Reviews

Review: The Great Wave (National Theatre)

Indhu Rubasingham directs Francis Turnly’s new play

If Francis Turnly had made up the events that feature in his new play The Great Wave you would be forgiven for calling them far-fetched. The fact that they are based on the truth gives added heft to a heart-felt and engrossing story.

Turnly, who describes himself as a Japanese Ulsterman, sets up the tale like a thriller, but it is not giving away too much to say that it begins when 17 year-old Hanako goes missing from a beach at night. The authorities in the Japanese coastal town where she lives think she may have been swept away by a great wave, or perhaps murdered by her friend Tetsuo. But her mother, Etsuko and sister Reiko refuse to believe she is dead; it turns out they are right. The next time that we see Hanako she is in North Korea. The whys and wherefores are slowly revealed.

As the years pass, from 1979 to 2002, Turnly shows how the dislocation caused by the event sends its own shock waves through the lives of those affected, breaking and warping the lives of Hanako’s family. The complex realities of the North Korean regime, where the beloved leader is both father and mother, are revealed in their full Kafka-esque horror, but the people we meet are not traduced. They have their own sorrows and their country has been formed by similar political forces to those that shape Japan’s reaction to the disappearance.

The play may be relating past events but its relevance to today could not be clearer. "Where North Korea is concerned," says the slimy Japanese politician (played by David Yip, who also has a turn as a bullying detective) "we have to tread very carefully."
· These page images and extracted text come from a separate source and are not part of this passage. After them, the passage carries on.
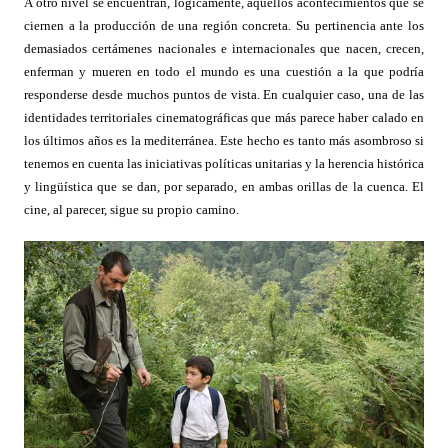
A otro nivel se encuentran, lógicamente, aquellos acontecimientos que se
ciernen a la producción de una región concreta. Su pertinencia ante los
demasiados certámenes nacionales e internacionales que nacen, crecen,
enferman y mueren en todo el mundo es una cuestión a la que podría
responderse desde muchos puntos de vista. En cualquier caso, una de las
identidades territoriales cinematográficas que más parece haber calado en
los últimos años es la mediterránea. Este hecho es tanto más asombroso si
tenemos en cuenta las iniciativas políticas unitarias y la herencia histórica
y lingüística que se dan, por separado, en ambas orillas de la cuenca. El
cine, al parecer, sigue su propio camino.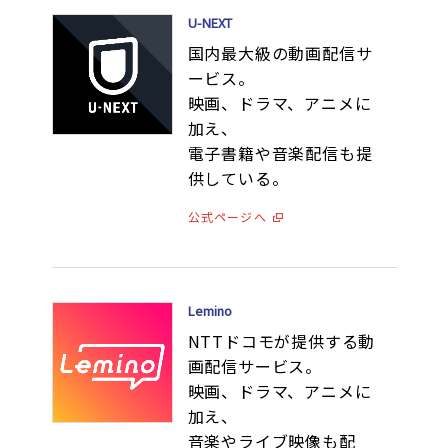
U-NEXT
国内最大級の動画配信サ
ービス。
映画、ドラマ、アニメに
加え、
電子書籍や音楽配信も提
供している。
公式ページへ
Lemino
NTTドコモが提供する動
画配信サービス。
映画、ドラマ、アニメに
加え、
音楽やライブ映像も配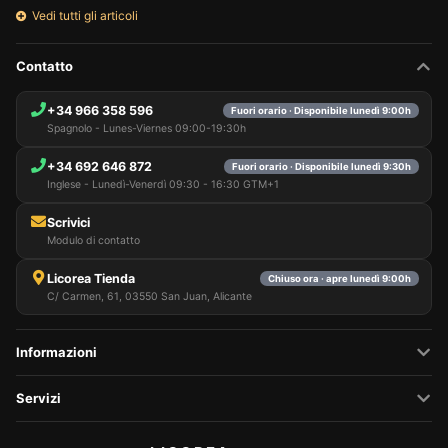
Vedi tutti gli articoli
Contatto
+34 966 358 596
Fuori orario · Disponibile lunedì 9:00h
Spagnolo - Lunes-Viernes 09:00-19:30h
+34 692 646 872
Fuori orario · Disponibile lunedì 9:30h
Inglese - Lunedì-Venerdì 09:30 - 16:30 GTM+1
Scrivici
Modulo di contatto
Licorea Tienda
Chiuso ora · apre lunedì 9:00h
C/ Carmen, 61, 03550 San Juan, Alicante
Informazioni
Servizi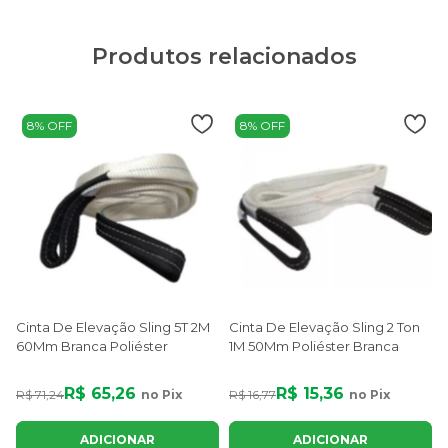
Produtos relacionados
8% OFF
8% OFF
Cinta De Elevação Sling 5T 2M
Cinta De Elevação Sling 2 Ton
60Mm Branca Poliéster
1M 50Mm Poliéster Branca
R$ 65,26
R$ 15,36
R$ 71,24
no Pix
R$ 16,77
no Pix
ADICIONAR
ADICIONAR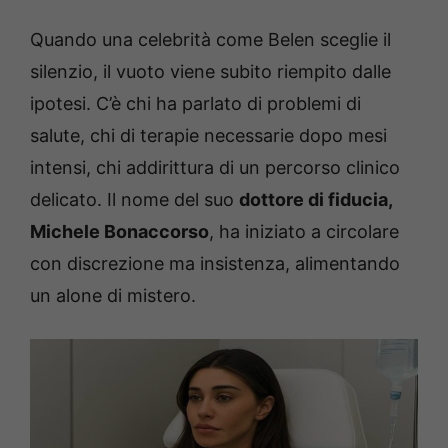
Quando una celebrità come Belen sceglie il
silenzio, il vuoto viene subito riempito dalle
ipotesi. C’è chi ha parlato di problemi di
salute, chi di terapie necessarie dopo mesi
intensi, chi addirittura di un percorso clinico
delicato. Il nome del suo
dottore di fiducia,
Michele Bonaccorso
, ha iniziato a circolare
con discrezione ma insistenza, alimentando
un alone di mistero.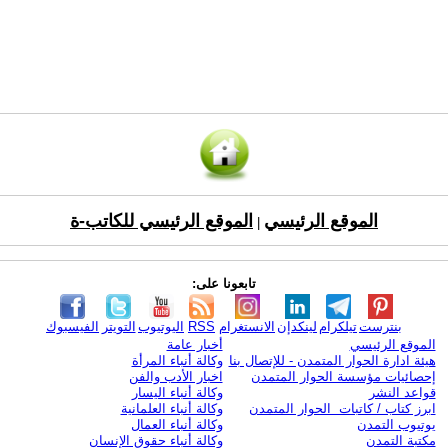
الموقع الرئيسي
الموقع الرئيسي للكاتب-ة
|
تابعونا على:
بنترست
تيلكرام
لينكدإن
الانستغرام
RSS
اليوتيوب
التويتر
الفيسبوك
الموقع الرئيسي
أخبار عامة
هيئة ادارة الحوار المتمدن - للإتصال بنا
وكالة أنباء المرأة
إحصائيات مؤسسة الحوار المتمدن
اخبار الأدب والفن
قواعد النشر
وكالة أنباء اليسار
ابرز كتاب / كاتبات الحوار المتمدن
وكالة أنباء العلمانية
يوتيوب التمدن
وكالة أنباء العمال
مكتبة التمدن
وكالة أنباء حقوق الإنسان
If the unfolding of the tale can sometimes seem a tiny bit didactic, the production has a wonderful fluidity. Complemented by Alexander Caplen’s sound design of rushing waves and echoing air, Tom Piper’s set is a rotating cube, with the paper walls of a Japanese house and the bare spaces of a North Korean home providing a blank screen for moving projections of water, of trees, of mountains.

It has a stark effectiveness that is mirrored by Indhu Rubasingham‘s direction. She brilliantly uses simple devices to create profound effects. The scene, for example, where a Korean describes his betrayal of his parents in a labour camp is staged with devastating directness, his slumped body, perfectly still as he speaks, framed by the dying light. At another moment, mother and daughter sit alongside each other, in matched poses, separated by years and miles but bound together by love.

As Hanako, Kirsty Rider has often to remain impassive, hiding her true feelings. Her skill is in always managing to reveal exactly what she is thinking. As her mother and sister Rosalind Chao and Kae Alexander are wonderfully, emotionally alert; you can feel their determination and their sadness. I also liked Leo Wan as their journalist friend, forever eager and often anxious.

Turnly’s achievement, in bringing this dark story to the stage, is to make it speak of many things. For all its pared-back dialogue, he makes it resonate loudly. The events it depicts are overwhelming, but his characters find ways to hope, to be brave and to carry on. It is a fresh and powerful piece of theatre.

The Great Wave runs in the Dorfman at the National Theatre until 14 April.